AIM
Copy, without any change, the part of the data that opens with its first line and closes with the line containing "line at (69, 1573): present -> none", including both of those lines.

RECORDED INFORMATION
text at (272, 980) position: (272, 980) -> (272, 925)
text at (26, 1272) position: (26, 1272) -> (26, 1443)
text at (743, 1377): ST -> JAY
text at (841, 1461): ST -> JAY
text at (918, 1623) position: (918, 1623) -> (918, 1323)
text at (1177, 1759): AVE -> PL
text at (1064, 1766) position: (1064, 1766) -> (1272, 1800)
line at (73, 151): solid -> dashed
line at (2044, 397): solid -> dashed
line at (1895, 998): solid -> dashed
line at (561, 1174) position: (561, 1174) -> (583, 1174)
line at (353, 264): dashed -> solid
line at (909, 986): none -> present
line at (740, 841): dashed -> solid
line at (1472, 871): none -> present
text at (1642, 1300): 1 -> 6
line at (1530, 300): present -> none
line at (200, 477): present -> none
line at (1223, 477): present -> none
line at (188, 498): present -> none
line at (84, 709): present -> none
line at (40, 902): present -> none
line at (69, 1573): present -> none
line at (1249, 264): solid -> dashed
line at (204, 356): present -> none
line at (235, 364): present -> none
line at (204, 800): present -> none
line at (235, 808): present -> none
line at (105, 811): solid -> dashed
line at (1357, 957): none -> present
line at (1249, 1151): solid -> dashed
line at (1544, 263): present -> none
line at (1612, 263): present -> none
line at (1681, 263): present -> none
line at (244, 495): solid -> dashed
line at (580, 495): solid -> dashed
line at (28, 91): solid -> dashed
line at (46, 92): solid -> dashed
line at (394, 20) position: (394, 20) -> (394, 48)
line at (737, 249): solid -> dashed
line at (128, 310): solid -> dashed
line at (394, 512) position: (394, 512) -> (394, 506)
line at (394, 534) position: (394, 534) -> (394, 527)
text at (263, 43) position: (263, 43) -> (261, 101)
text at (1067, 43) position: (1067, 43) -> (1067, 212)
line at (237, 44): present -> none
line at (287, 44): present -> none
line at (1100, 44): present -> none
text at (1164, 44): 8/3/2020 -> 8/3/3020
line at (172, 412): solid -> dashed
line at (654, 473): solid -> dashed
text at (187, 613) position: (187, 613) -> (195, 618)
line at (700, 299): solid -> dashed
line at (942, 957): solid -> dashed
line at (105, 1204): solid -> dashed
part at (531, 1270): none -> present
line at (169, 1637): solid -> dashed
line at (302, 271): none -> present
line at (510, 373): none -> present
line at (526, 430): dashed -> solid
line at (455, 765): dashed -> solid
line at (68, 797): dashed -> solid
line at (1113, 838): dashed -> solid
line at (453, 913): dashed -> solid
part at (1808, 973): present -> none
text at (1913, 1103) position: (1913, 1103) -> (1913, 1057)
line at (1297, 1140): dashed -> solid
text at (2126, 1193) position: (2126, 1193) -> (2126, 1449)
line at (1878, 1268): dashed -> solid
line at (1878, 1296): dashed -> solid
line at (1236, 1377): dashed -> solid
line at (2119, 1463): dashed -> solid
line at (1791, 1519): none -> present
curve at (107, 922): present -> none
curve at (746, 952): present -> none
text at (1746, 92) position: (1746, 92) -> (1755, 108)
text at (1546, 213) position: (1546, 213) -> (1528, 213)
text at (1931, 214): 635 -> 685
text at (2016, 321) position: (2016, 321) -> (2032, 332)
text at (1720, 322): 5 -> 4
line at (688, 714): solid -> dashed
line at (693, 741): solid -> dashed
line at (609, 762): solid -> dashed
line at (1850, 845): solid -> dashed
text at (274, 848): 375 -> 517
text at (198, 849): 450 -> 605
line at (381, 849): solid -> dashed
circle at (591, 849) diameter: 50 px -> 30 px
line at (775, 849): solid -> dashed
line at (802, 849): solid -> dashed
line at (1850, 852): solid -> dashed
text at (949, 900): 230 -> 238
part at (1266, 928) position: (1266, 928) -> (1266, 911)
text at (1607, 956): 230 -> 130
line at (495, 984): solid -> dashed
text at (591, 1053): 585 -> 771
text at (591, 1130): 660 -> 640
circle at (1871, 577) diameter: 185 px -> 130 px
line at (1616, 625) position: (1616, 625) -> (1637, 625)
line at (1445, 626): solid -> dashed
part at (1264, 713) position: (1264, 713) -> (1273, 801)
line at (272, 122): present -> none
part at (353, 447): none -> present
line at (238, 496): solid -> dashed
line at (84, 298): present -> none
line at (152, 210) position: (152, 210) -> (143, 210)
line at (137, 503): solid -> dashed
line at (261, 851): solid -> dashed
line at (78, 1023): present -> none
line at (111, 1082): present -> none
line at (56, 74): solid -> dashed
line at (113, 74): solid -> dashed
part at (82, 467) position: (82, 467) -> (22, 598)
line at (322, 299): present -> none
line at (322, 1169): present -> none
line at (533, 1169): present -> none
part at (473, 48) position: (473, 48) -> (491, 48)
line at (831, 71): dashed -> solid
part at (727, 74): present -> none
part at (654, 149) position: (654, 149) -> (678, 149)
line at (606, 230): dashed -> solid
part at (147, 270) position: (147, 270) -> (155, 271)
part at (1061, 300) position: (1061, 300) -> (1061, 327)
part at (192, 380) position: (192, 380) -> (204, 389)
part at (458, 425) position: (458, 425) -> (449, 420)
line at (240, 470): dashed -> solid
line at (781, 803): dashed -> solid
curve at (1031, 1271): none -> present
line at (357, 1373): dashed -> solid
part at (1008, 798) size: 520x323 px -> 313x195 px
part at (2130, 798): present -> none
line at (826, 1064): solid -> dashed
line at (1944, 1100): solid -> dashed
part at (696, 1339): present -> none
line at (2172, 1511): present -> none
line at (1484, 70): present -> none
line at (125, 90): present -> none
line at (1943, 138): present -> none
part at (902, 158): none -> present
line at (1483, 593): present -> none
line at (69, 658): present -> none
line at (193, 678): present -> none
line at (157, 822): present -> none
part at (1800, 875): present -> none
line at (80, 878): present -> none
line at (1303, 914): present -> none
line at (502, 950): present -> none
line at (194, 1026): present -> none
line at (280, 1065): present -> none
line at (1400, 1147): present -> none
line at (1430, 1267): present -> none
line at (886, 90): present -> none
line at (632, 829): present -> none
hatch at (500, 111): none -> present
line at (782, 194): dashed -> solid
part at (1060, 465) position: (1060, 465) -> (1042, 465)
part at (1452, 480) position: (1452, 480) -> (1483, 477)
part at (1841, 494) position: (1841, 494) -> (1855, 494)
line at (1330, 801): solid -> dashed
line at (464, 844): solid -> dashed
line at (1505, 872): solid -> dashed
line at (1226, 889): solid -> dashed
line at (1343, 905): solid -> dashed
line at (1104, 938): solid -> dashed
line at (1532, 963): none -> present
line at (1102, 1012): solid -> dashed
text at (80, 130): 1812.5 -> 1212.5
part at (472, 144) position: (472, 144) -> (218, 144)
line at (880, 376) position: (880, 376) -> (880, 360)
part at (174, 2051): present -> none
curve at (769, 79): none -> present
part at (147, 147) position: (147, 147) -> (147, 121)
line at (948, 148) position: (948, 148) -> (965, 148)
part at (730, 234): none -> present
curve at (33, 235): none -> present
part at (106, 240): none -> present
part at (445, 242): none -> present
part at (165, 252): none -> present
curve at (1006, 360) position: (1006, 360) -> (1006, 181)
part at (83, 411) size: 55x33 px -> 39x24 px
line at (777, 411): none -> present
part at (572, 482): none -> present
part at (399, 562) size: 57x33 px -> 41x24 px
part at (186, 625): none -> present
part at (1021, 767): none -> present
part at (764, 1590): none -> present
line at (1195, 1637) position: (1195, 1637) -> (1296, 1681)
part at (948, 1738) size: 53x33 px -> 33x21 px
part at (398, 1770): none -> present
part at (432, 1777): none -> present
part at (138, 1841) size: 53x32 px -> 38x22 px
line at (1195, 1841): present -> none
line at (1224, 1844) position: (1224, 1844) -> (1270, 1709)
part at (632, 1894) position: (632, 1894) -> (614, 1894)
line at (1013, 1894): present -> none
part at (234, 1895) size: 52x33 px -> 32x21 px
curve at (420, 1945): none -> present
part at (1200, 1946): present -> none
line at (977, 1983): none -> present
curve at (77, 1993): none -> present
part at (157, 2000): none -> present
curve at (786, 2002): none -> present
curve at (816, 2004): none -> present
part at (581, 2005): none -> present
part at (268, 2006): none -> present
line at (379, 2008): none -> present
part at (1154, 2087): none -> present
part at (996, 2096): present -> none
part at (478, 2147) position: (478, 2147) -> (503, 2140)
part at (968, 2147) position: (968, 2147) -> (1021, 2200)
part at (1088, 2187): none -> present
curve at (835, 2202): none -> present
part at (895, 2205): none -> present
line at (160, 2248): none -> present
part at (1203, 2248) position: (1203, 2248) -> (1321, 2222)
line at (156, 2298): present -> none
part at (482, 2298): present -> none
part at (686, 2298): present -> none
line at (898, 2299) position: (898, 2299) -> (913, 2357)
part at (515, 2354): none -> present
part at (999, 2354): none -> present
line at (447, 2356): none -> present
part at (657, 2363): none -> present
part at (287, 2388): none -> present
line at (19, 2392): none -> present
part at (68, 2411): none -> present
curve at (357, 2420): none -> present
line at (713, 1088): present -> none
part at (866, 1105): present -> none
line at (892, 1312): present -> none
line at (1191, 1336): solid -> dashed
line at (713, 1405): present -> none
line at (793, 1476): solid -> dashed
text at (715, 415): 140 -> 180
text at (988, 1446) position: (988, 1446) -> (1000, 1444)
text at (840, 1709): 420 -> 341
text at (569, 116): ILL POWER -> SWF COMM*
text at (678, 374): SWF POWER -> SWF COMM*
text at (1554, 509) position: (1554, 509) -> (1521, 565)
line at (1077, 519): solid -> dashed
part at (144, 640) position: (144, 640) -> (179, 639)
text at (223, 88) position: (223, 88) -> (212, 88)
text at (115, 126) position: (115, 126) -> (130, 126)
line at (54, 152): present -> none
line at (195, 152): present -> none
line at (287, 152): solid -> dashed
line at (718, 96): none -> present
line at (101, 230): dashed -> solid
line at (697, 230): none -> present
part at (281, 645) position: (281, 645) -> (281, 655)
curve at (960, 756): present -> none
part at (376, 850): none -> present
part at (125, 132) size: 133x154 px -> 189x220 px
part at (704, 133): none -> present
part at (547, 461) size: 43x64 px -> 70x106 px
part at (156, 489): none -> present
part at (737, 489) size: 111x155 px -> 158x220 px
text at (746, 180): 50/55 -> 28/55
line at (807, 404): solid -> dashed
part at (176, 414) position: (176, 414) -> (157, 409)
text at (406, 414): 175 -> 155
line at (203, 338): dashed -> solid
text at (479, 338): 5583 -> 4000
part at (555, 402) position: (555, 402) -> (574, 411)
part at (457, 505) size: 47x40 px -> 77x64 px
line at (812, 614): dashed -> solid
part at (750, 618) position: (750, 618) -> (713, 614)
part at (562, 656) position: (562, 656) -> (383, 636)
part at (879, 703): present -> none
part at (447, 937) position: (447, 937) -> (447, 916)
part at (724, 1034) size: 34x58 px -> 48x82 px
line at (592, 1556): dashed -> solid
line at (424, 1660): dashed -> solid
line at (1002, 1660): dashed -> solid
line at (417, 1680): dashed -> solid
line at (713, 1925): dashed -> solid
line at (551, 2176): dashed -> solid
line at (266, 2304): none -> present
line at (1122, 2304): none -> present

FINAL ANSWER
text at (272, 980) position: (272, 980) -> (272, 925)
text at (26, 1272) position: (26, 1272) -> (26, 1443)
text at (743, 1377): ST -> JAY
text at (841, 1461): ST -> JAY
text at (918, 1623) position: (918, 1623) -> (918, 1323)
text at (1177, 1759): AVE -> PL
text at (1064, 1766) position: (1064, 1766) -> (1272, 1800)
line at (73, 151): solid -> dashed
line at (2044, 397): solid -> dashed
line at (1895, 998): solid -> dashed
line at (561, 1174) position: (561, 1174) -> (583, 1174)
line at (353, 264): dashed -> solid
line at (909, 986): none -> present
line at (740, 841): dashed -> solid
line at (1472, 871): none -> present
text at (1642, 1300): 1 -> 6
line at (1530, 300): present -> none
line at (200, 477): present -> none
line at (1223, 477): present -> none
line at (188, 498): present -> none
line at (84, 709): present -> none
line at (40, 902): present -> none
line at (69, 1573): present -> none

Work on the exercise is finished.